# About this task:
Where does "cookies" appear in the data? Return each line that holds it.

(Collected data)
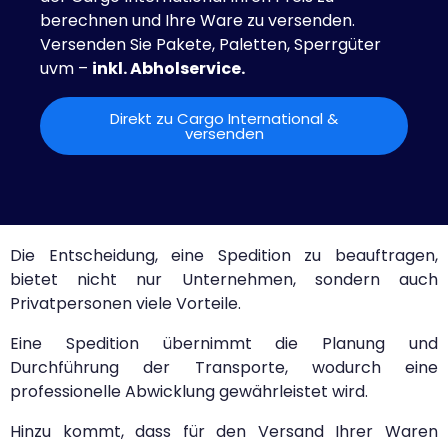
berechnen und Ihre Ware zu versenden.
Versenden Sie Pakete, Paletten, Sperrgüter
uvm –
inkl. Abholservice.
Direkt zu Cargo International &
versenden
Die Entscheidung, eine Spedition zu beauftragen,
bietet nicht nur Unternehmen, sondern auch
Privatpersonen viele Vorteile.
Eine Spedition übernimmt die Planung und
Durchführung der Transporte, wodurch eine
professionelle Abwicklung gewährleistet wird.
Hinzu kommt, dass für den Versand Ihrer Waren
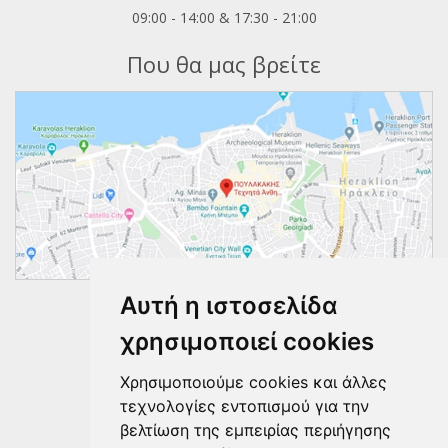
09:00 - 14:00 & 17:30 - 21:00
Που θα μας βρείτε
Αυτή η ιστοσελίδα
Ακολουθήστε μας
χρησιμοποιεί cookies
Χρησιμοποιούμε cookies και άλλες
τεχνολογίες εντοπισμού για την
βελτίωση της εμπειρίας περιήγησης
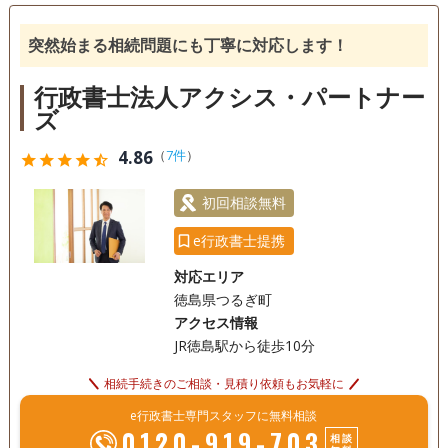
突然始まる相続問題にも丁寧に対応します！
行政書士法人アクシス・パートナー
ズ
4.86
（
7件
）
star
star
star
star
star_half
初回相談無料
e行政書士提携
対応エリア
徳島県つるぎ町
アクセス情報
JR徳島駅から徒歩10分
相続手続きのご相談・見積り依頼もお気軽に
e行政書士専門スタッフに無料相談
0120-919-703
相談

# Task result:
χρησιμοποιεί cookies
Χρησιμοποιούμε cookies και άλλες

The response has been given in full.